The Synagogue Shooter

At Living Hope’s leadership meeting last Sunday security was the dominant topic. The day before, John Earnest, 19, had assaulted a San Diego synagogue, killing 60-year-old Lori Kaye and wounding 3 others, including a young girl. A week prior, bombers killed Christian worshipers in Sri Lanka. A month ago, Muslims were massacred in Christchurch, New Zealand. Six months ago, 11 worshipers were killed at a synagogue in Pittsburgh, PA.

Our church, like many others, has been preparing for this kind of incident for years. In every meeting, it is a shock to contemplate what murder would look like in our building.

John Earnest, however, raises an additional problem for evangelical pastors. He was raised in an Orthodox Presbyterian church. In eighteen months, he rejected his evangelical faith, and radicalized himself to such a degree that he tried to burn down a mosque in March, and began planning his assault on the synagogue.

Terrorists are not “them” anymore. The lone gunman may be hanging around evangelical churches. Self-radicalization is now so unpredictable that law enforcement is struggling keep up. And California, in a fact that belies its self-image, leads the nation in the number of organized hate groups that encourage him. Evangelicals, like many other subcultures, are stirring their political opinions into a cocktail of racial ideologies.

A few months ago, I got a message from a man who has been in and out of our congregation. It was a chain email (“Do you have the guts to forward this?”) protesting black pride. White pride is not racism, it said, and whites have been too ashamed to stand up for themselves. “That’s why we have LOST most of OUR RIGHTS in this country [caps original].”

The narrative in the man’s email plays right into the theology that Earnest espoused in his manifesto. Kinism, which Earnest wished he had been taught by his church, claims that God created ethnic groups, and that ethnicities must remain pure. Ethnic pride is his new religion.

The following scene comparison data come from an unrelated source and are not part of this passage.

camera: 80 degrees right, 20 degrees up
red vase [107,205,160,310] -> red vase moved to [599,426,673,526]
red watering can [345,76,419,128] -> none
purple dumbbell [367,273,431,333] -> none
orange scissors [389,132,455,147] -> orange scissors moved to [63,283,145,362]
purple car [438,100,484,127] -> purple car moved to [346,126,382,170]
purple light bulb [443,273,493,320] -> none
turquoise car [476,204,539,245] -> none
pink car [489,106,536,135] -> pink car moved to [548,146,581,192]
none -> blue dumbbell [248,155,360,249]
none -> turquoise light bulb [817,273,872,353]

Lots of people are ready to convert to this sort of piety and to use fake-intellectual jargon to label people who disagree with them, terms like “cultural Marxism.” (Joe Carter’s post is essential reading on these issues.)

The man who messaged me had been subjected to the most powerful accelerator of racial hostility in our nation: the prison system. Some of our men have described to me the pressure to conform to racial identity in prison. “It’s how you survive,” said one. California’s incarceration rate may have more to do with its high number of hate groups than anyone wants to admit.

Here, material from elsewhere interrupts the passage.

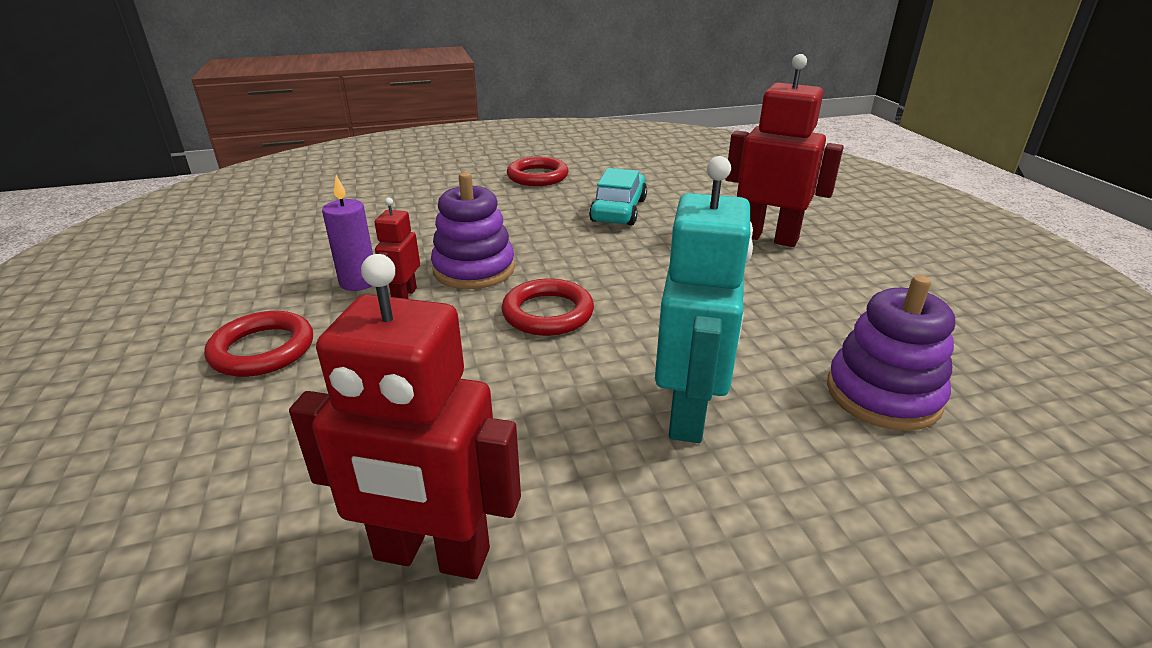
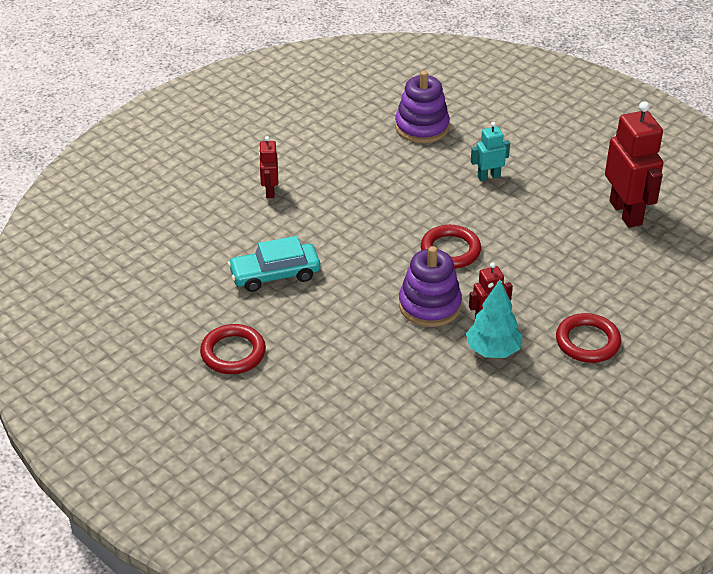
camera: 120 degrees left, 10 degrees up
purple candle [322,175,373,291] -> turquoise tree [466,280,523,358]
turquoise robot [655,156,753,443] -> turquoise robot [471,122,510,181], size x0.51
red robot [725,54,844,247] -> red robot [259,136,278,198], size x0.51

I don’t mean to suggest that this man will become the next shooter, or that his chain email is at the same moral level as Earnest’s manifesto. But if he wants to feed his racial grievances, he will have plenty of help.

Further, converts to the religion of race just as easily come from the upper middle-class. Constricted sources of information—approved cable news and YouTube channels—are enabling people of every demographic to live in their own heads.

Many evangelical pastors find it hard to imagine that racism might be strengthening among professing Christians. Many others are tired of their social and political views being equated unjustly with racism—enough to have stopped listening to the alarms going off around us. But we have to engage far more deeply on matters of race and theology.

John Earnest will not be the last terrorist to have dropped out of an evangelical church.